Pelita.online – Sejumlah asosiasi profesional di Indonesia membuat pernyataan sikap dan mengkritik rencana, rancangan, dan gambar ibu kota negara (IKN) baru di Kalimantan Timur.

Salah satu yang menjadi sorotan utama adalah rancangan bangunan istana negara yang berbentuk burung garuda.

Ketua Ikatan Arsaitek Indonesia (IAI) I Ketut Rana Wiarcha mengatakan, bangunan istana negara yang berbentuk burung garuda atau burung yang menyerupai garuda merupakan simbol yang di dalam bidang arsitektur tidaklah mencirikan kemajuan peradaban bangsa Indonesia di era digital.

“Sangat tidak mencerminkan kemajuan peradaban bangsa, terutama di era digital, dan era bangunan emisi rendah dan pasca-Covid-19 (new normal),” kata Rana dalam pernyataan sikap yang diterima Kompas.com, Minggu (28/3/2021).

Menurut Rana, gedung istana negara seharusnya merefleksikan kemajuan peradaban, baik budaya, ekonomi, maupun komitmen pada tujuan pembangunan berkelanjutan negara Indonesia dalam partisipasinya di dunia global.

“Bangunan gedung istana negara seharusnya menjadi contoh bangunan yang secara teknis sudah mencirikan prinsip pembangunan rendah karbon dan cerdas sejak perancangan, konstruksi, hingga pemeliharaan gedungnya,” tutur Rana.

Rana menilai, metafora terutama yang dilakukan secara harfiah dan keseluruhan dalam dunia perancangan arsitektur era teknologi 4.0 adalah pendekatan yang mulai ditinggalkan.

Hal itu karena ketidakampuan menjawab tantangan dan kebutuhan arsitektur hari ini dan masa mendatang.
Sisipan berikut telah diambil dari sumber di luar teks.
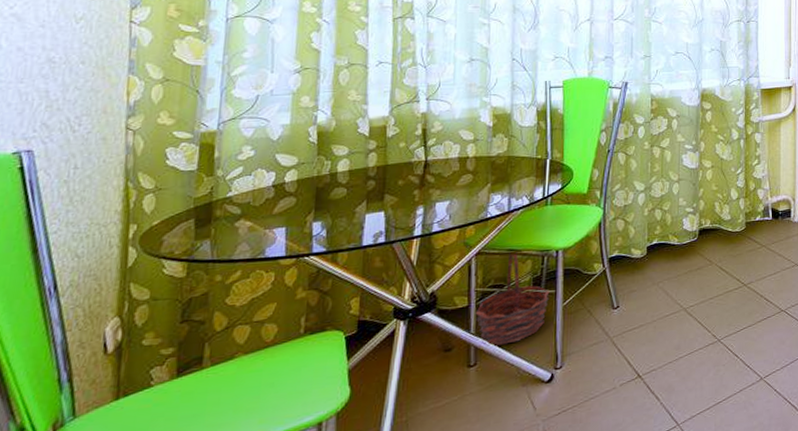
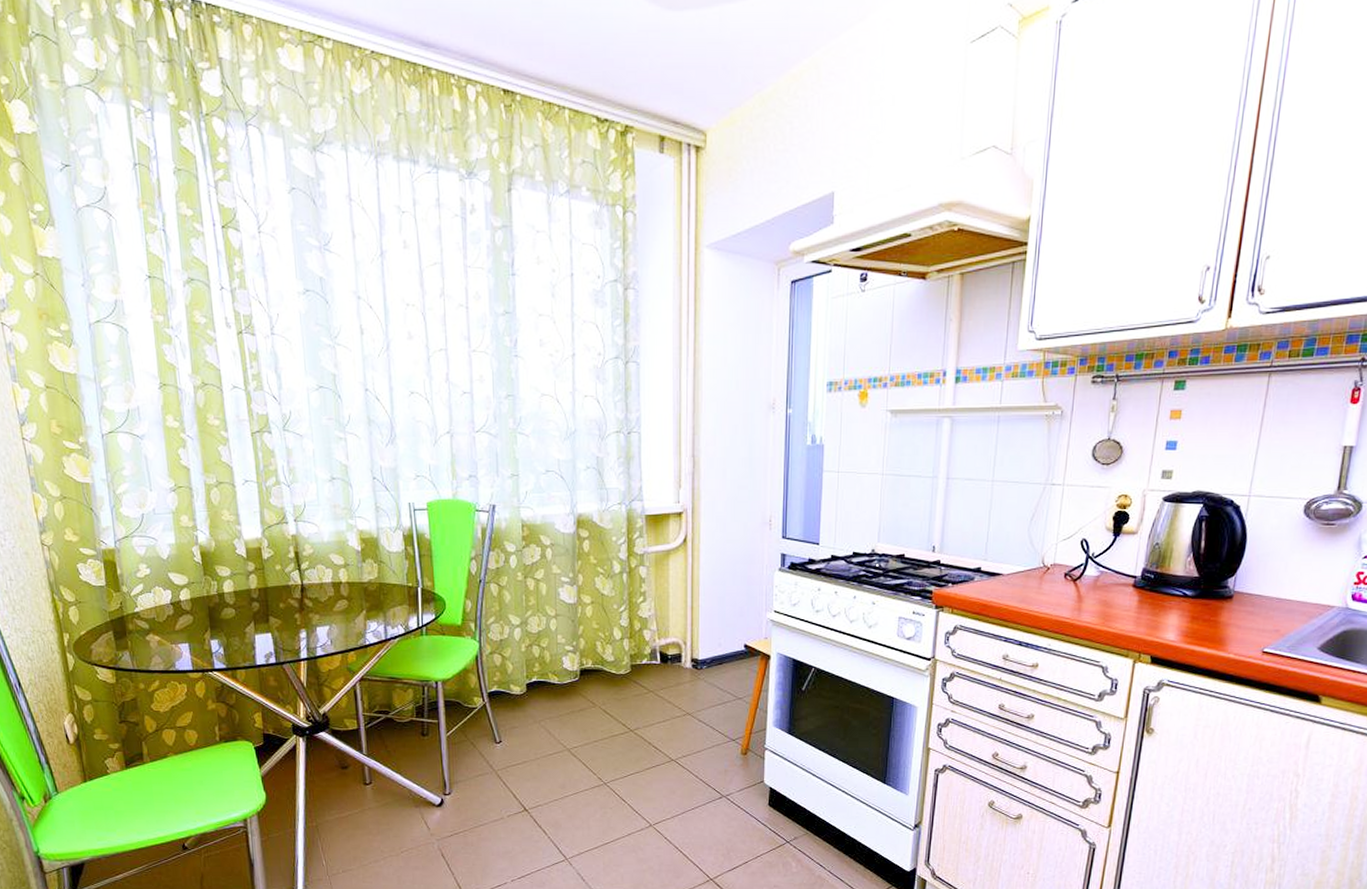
basket: present [475,252,550,346] -> none [365,680,433,767]

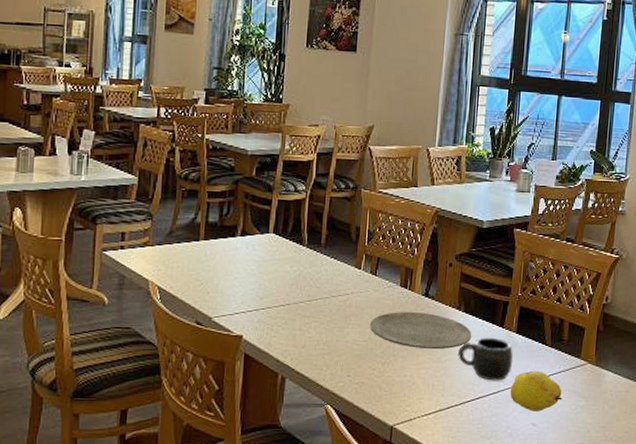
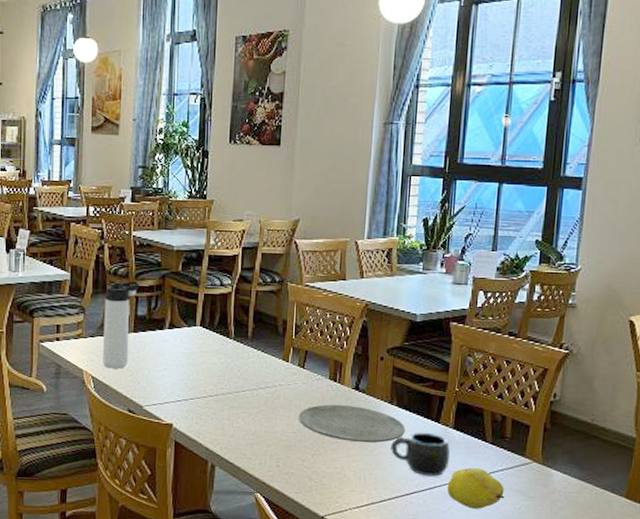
thermos bottle: none [169,185,212,279] -> present [102,280,140,369]

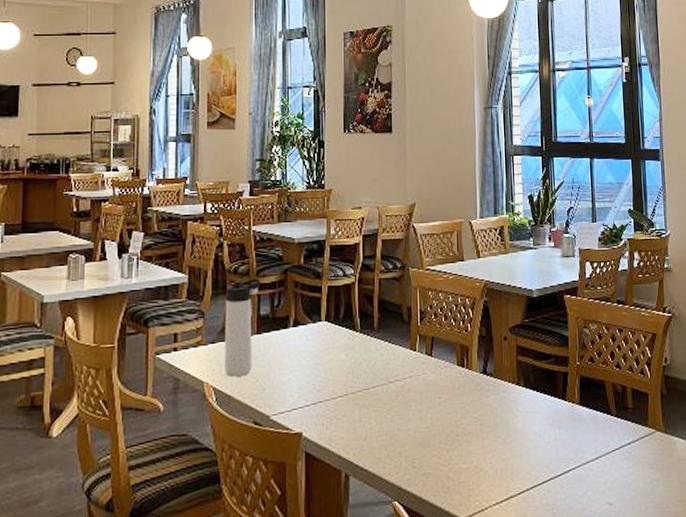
plate: present [299,404,406,443] -> none [431,391,535,431]
mug: present [391,432,450,477] -> none [523,411,580,460]
fruit: present [447,467,505,509] -> none [580,444,636,489]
Metafora hanya mengandalkan citra, yang dilakukan secara keseluruhan dapat diartikan secara negatif, dikaitkan dengan anatomi tubuh yang dilekatkan dalam metafor.

“Metafora harfiah yang direpresentasikan melalui gedung berbentuk patung burung tersebut tidak mencerminkan upaya pemerintah dalam mengutamakan forest city atau kota yang berwawasan lingkungan,” tegas Rana.

Selain IAI, asosiasi lain yang bersikap serupa adalah Green Building Council Indonesia (GBCI), Ikatan Ahli Rancang Kota Indonesia (IARKI), Ikatan Arsitek Landskap Indonesia (IALI), dan Ikatan Ahli Perancangan Wilayah dan Kota (IAP).

Mereka merekomendasikan tiga hal sebagai berikut:

1. Istana negara versi burung garuda disesuaikan menjadi monumen atau tugu saja pada posisi strategis tertentu di Kawasan Inti Pusat Pemerintahan (KIPP) dan dilepaskan dari fungsi bangunan istana.

2. Mengusulkan desain bangunan gedung istana disayembarakan dengan prinsip dan ketentuan desain yang sudah disepakati dalam hal perancangan kawasan maupun penataan tata ruangnya, termasuk target menjadi model bangunan sehat beremisi nol.

3. Terkait kepentingan awal pembangunan IKN, memulai pembangunan tidak harus melalui bangunan gedung, tetapi dapat melalui TUGU NOL yang dapat ditandai dengan membangun kembali lanskap hutan hujan tropis.

Hal ini bisa dimulai dengan penanaman kembali pohon endemik Kalimantan yang nantinya menjadi simbol bahwa pembangunan IKN memang merepresentasikan keberpihakan pada lingkungan seperti dalam narasi skema sayembara Nagara Rimba Nusa untuk “membangun hutan terlebih dahulu baru membangun kotanya”.

“Kami berharap pernyataan dan rekomendasi ini dapat menjadi bahan pengayaan dan masukan bagi pemerintah dalam menyiapkan pemindahan dan pembangunan IKN ini. Salah dalam merencanakan maka rencana itu akan menghasilkan kegagalan,” tambah Rana.

Sebelumnya, wajah IKN yang memuat konsep istana negara dengan bentuk burung garuda dipublikasikan melalui sebuah video di akun Instagram @rendering_indonesia.

Video berdurasi 6.45 menit tersebut menjelaskan secara gamblang gambaran dan rancangan konsep sejumlah ikon bangunan yang akan dibangun di IKN.

Ibu Kota Negara baru juga akan memiliki istana negara dengan nuansa lambang negara burung garuda yang mencerminkan bahwa Indonesia adalah bangsa yang besar dan negara yang kuat,” demikian pernyataan dalam video tersebut.

Hingga saat ini video tersebut bahkan telah ditonton oleh sebanyak 11.100 orang dan mendapat 177 komentar dari warganet.